As a generation, our idea of love is built around what we see on a TV screen or reading the pages of a Nicholas Sparks novel. It's a romantic, innocent, cheesy kind of love, so cheesy that it is disgustingly gooey. The kind where a princess would smile adorably into the face of her Prince Charming, the heart throbbing handsome man who would save her from the dragon. The type where the guy would kiss the girl in the rain and tell her "I love you," making everyone in the audience collectively melt and explode into happy tears.
Yep. I used to eat that shit up like it was my grandma's apple pie, which, in case you were wondering, is actually the best thing on planet Earth.
The older I got the less I believed in the idea of a fairy-tale romance. I grew up with what only could be defined as douche-bags and villains of the highest degree, only interested in my body or my influence or worse, my sisters. That was a big no no. So I never bothered to waste my time talking, walking, and certainly not kissing, any of those toads.
There were still those movies, however, that I would rewatch on replay. The First Time always got a hoot out of me, as did The Other Woman. My favorite movie, one that what I thought was the most realistic adaptation of twenty-first-century teen love, was The Perks of Being a Wallflower. The rawness of the film, displaying all the tough and tender emotions we feel at that age, really reached out of the screen and tugged on your heart strings as much as any sappy romance movie.
One particular quote really did brush on my mind: "We accept the love we think we deserve."
It touched my head at first but as I finished high school and entered college, the quote came back to me and slammed me right over, opening a whole new meaning.
I have associated the feeling of love with pain for the last four years of my life. Believe me, there is no pain quite like losing someone you love. It is an exquisite kind of torture that tears at your insides and radiates an emotional shockwave so strong you feel like you can't even breathe, or get up again.
I've lost a grandparent to Alzheimer's, my best friend to moving, and my first love to a fatal car crash. I've since healed from that, slowly still, but graduating, coming to college, meeting all these new, lovely, amazing people, these humans - it is as much of a healing balm for me as hot chocolate, fuzzy slippers, and a back rub.
We really do accept love as how we feel as we deserve it. If you're coming out of a heavy, controlling relationship, where you felt that you're only worth something if you love one person, screw that. If you're the victim of tragedy, having lost someone, open your eyes, not a bottle of vodka. If you're stuck in a time loop, replaying the same relationship over and over with other guys or girls, sit down and let the sands settle. If you're alone and want to be with someone, don't rush.
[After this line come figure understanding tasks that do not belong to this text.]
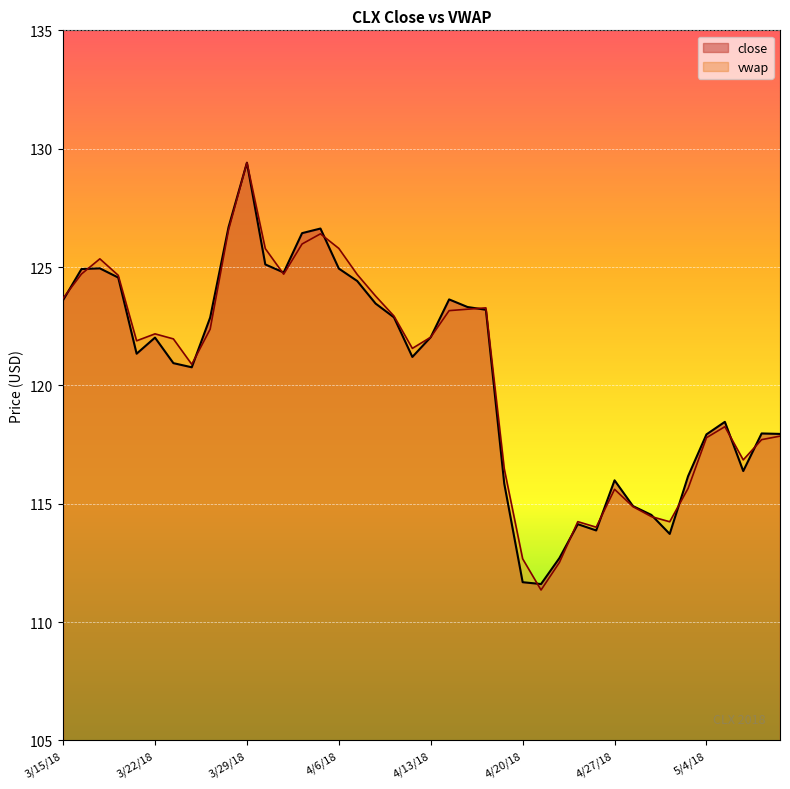

What is the value of the 39th point from the left?

118.0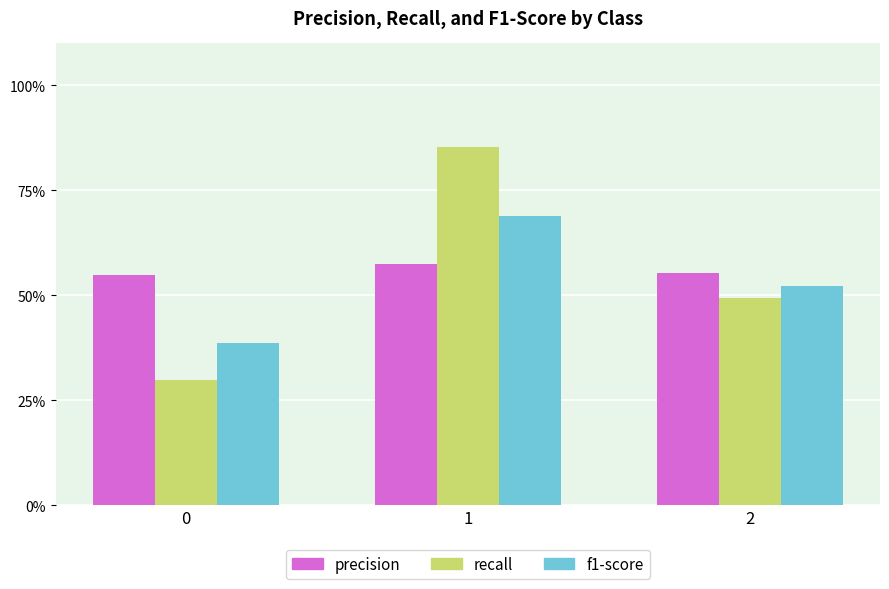

The precision series shows 0.9 at 1. True or false?

False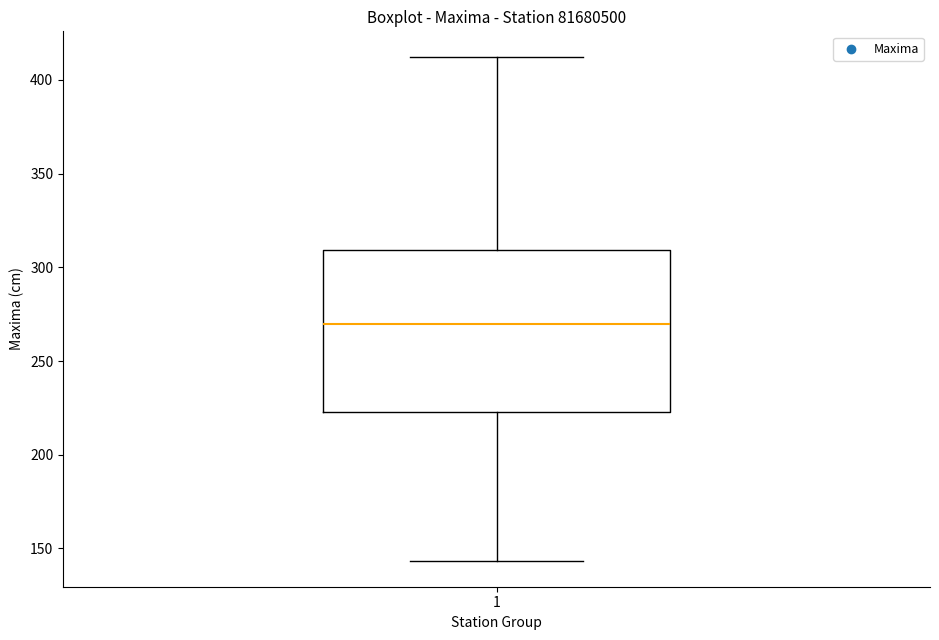

Transcribe this box plot: give where the median line is, the range the box spans, and where the two whiskers end, as read against the y-axis. The values are not printed on the chart, so give them approximately, as read against the axis.

median 270, box 225 to 310, whiskers 145 to 415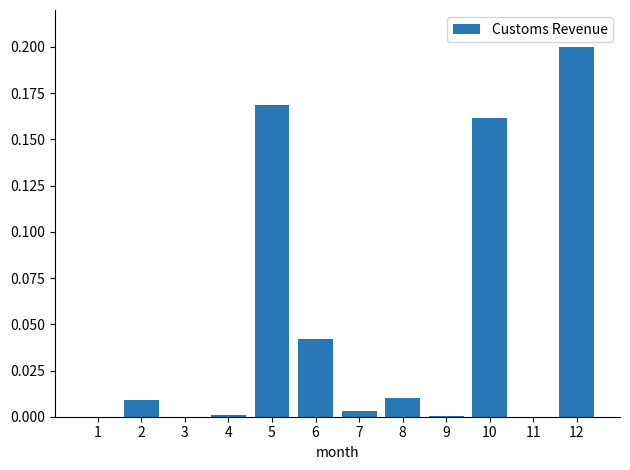

Is it true that the value at 9 is 0.0?

True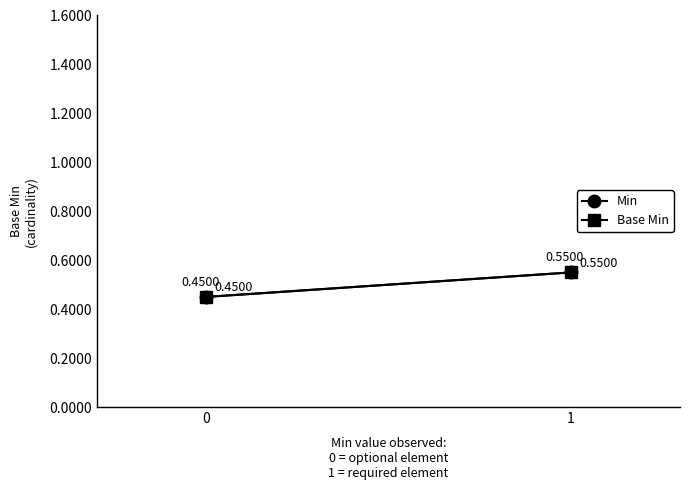

At how many categories does at least one series exceed 0?

2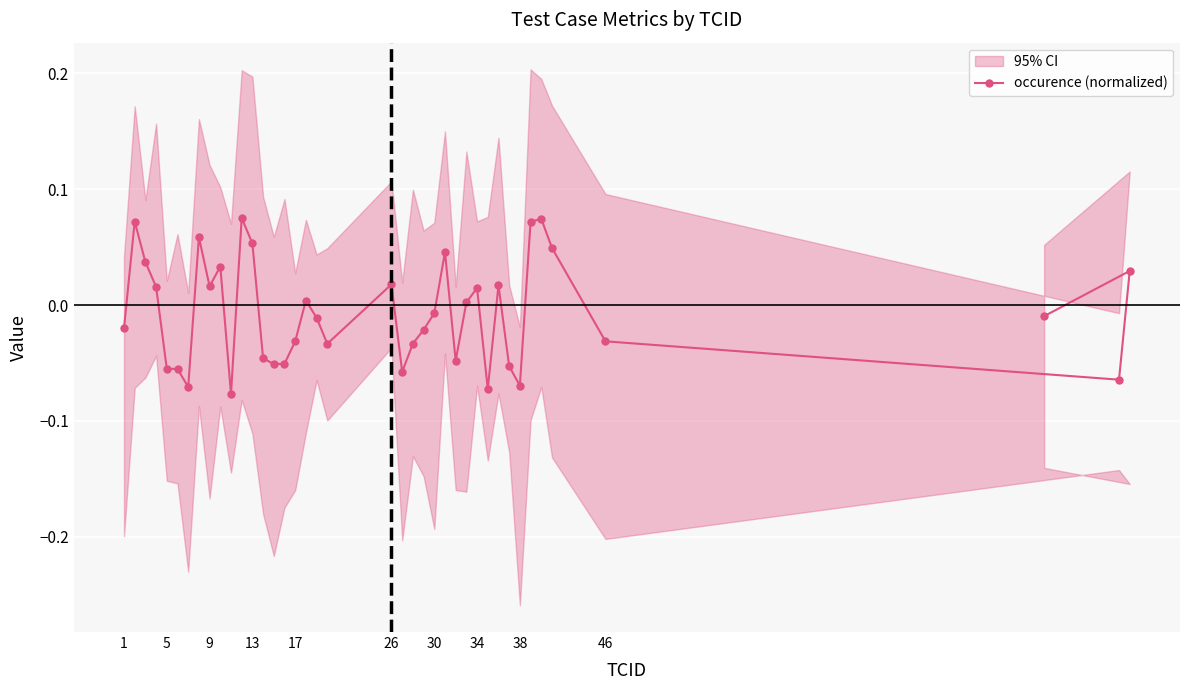

What is the difference between the maximum and minimum values?

0.2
Love comes in many forms or shapes: loyalty to our friends, a commitment to our families, a rush of emotion when we see a toddler run, smile beaming, towards us for the first time, or when we get the letter of acceptance into college. We feel it as a tender connection when a tiny newborn baby stirs in our arms, the childish delight of a dog happily licking your palm on the sidewalk. It is the ticklish, oh so comfortable sensation when you snuggle into the arms of a lover, or wake up with messy bedhead and a smile, feeling fingertips tracing patterns lightly on your rib cage. It is the simple joy of feeling the sun on your skin or sleeping on clean sheets on a cool fall evening.
A love for being us, even when we are divided by borders, opinions, and expectations, is what it means to be you, to be complete.
In The Perks of Being a Wallflower, Charlie said, "We accept the love we think we deserve."
We, as human beings, employ and practice this in so many different, wild ways. You deserve those loves, so much of all the different loves, for yourself, because you are worth it. You're still here. That matters.